Veyl  kelimesi, her an ter-ü taze Ebedi Mesaj (Kuran-ı Kerim)’ın insanları gerçeğe davet eden metodoloji kavramıdır. Kuran-ı Kerim’de 30’dan fazla ayette farklı nüanslarda kullanılan bu kelime, kavram olarak birçok anlamları taşımaktadır. Dilimizde ise; dehşete düşmü, esef, acıma, hayret anlamı  taşır. ‘Vay-vay’ veya ‘vay haline’ kelimeleri ile ifade edilir.

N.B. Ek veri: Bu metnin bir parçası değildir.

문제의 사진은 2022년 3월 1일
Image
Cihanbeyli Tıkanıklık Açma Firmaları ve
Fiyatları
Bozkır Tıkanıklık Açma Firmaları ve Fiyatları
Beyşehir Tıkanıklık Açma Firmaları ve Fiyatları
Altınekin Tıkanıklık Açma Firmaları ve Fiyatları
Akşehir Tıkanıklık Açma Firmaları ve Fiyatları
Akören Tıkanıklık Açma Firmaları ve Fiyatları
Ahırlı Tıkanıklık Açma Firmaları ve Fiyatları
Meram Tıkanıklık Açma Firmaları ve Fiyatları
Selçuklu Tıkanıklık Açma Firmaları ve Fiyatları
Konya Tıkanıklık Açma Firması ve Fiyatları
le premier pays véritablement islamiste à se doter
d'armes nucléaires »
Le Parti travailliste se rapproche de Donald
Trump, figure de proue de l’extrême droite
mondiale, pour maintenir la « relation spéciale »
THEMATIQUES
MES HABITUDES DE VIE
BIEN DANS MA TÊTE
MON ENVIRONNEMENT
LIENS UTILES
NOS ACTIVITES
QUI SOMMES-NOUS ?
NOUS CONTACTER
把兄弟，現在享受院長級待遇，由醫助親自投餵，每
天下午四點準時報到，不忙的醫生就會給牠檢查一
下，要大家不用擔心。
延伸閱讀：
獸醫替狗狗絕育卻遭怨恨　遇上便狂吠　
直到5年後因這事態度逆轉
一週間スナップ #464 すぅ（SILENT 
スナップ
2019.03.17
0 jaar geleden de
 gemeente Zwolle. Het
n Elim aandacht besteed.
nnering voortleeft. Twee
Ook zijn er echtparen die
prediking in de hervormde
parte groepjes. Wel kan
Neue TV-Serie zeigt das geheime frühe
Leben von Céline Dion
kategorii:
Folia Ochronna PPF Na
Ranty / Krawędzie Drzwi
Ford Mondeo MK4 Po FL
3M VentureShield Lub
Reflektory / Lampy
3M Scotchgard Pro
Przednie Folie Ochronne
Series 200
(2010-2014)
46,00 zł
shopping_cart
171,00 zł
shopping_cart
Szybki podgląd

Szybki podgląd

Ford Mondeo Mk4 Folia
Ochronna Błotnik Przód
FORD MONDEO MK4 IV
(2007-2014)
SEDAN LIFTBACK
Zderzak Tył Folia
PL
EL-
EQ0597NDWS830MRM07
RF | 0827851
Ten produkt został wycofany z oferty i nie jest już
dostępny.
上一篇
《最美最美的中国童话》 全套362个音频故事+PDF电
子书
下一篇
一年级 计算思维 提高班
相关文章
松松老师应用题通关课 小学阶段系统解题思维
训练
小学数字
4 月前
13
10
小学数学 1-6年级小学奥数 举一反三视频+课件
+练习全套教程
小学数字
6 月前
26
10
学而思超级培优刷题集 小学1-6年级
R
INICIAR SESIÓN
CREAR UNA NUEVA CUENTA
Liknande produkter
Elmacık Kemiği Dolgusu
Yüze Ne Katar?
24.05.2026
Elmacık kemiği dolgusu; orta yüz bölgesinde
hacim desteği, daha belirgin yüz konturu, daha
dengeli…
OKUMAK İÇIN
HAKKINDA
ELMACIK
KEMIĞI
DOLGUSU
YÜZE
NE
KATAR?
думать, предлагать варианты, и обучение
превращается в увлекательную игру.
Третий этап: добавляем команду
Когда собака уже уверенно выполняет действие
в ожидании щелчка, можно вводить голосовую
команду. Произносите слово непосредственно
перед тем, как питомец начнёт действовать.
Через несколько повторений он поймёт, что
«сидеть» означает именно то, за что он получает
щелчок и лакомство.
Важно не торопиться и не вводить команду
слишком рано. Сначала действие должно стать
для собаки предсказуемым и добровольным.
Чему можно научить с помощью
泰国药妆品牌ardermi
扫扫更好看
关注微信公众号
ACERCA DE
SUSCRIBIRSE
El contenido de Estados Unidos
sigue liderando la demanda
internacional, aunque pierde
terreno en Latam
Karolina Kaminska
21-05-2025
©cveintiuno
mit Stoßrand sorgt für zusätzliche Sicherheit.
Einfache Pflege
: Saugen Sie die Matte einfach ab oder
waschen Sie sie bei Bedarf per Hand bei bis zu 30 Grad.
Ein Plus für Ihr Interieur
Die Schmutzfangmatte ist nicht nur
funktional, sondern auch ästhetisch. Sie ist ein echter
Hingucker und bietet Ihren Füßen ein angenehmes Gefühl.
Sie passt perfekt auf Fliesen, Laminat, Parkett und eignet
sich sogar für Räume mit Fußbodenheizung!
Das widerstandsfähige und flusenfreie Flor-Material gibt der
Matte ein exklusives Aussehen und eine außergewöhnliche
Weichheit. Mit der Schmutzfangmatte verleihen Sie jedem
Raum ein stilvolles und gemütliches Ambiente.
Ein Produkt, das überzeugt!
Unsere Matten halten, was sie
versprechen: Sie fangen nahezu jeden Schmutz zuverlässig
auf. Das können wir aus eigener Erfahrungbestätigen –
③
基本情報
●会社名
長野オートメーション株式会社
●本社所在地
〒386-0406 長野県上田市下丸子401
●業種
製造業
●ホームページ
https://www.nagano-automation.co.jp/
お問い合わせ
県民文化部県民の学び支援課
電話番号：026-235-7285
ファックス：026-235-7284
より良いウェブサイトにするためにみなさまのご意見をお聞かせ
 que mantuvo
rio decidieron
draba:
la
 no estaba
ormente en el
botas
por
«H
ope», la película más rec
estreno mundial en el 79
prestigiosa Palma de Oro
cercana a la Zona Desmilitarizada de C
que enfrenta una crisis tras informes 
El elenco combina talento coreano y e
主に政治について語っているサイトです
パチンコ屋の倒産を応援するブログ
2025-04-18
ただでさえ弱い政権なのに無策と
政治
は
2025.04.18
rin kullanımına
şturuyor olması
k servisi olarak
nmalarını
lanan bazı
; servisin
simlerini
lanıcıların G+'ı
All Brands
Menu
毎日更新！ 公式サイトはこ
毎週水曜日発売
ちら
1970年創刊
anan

Alusi "Ruhu'l-Meani" isimli tefsirinde ona "veyl" denilmesi, Cehennemin  bilinen manada kullanılması gibi olduğu açıktır. Bunun  nasıl bir isimlendirme şekli olduğuna bakılsın der. Maun Suresi 107/ 4-5 ayeti "Şu namaz  kılanların vay haline ki; onlar namazlarından gaflet ederler (kıldıkları namazın değerini  bilmez, ona önem vermezler) buyurmaktadır. Ayet kıldıkları namazın taşıdığı vasıflardan   uzaklaşanlara gafletlerini ve zavallı duruma düşüşlerini anlatmakta ve ağır bir dille kınamaktadır. "Vay haline" terkibi tehdit, küçümseme, zavallığı belirtme, çok  üzüntü duyma anlamı taşımaktadır.
Ayrıca dehşet ve kötülüğü ifade etmek, kaygılı  olma durumunu açıklamaktadır. Bu ifadeler; Müslümanları dolaylı bir şekilde uyarmakta ve kendi inancında tutarlı olmaya  davettir. Her  Cuma günü  Cuma  hutbesinden sonra okunan ayette, "Muhakkak ki, Allah; adaleti, iyiliği, akrabaya yardım etmeyi emreder. Çirkin işleri, fenalığı ve azgınlığı da yasaklar. O, düşünüp tutasınız diye size öğüt  veriyor." (Nahl  Suresi 16/90) buyurulmaktadır. Bu  uyarılar ve örneklerin bağlamında Muhittin-i Arabi, "Kur'an-ı Kerim’de örnekler kendilerinden dolayı verilmemiştir. Bunlar, örnek yapıldıkları şey anlaşılsın diye zikredilmiştir." (Fütuhatı  Mekkiyye C-2  Sh:91) diyerek insanlara verilen aklı ve onun melekelerini kullanmayı önermektedir.                                                                                             
"Meziyetler hadisün-nefs (nefiste olan kararsızlık) ile değil, Mir'atı hakta sabit olur."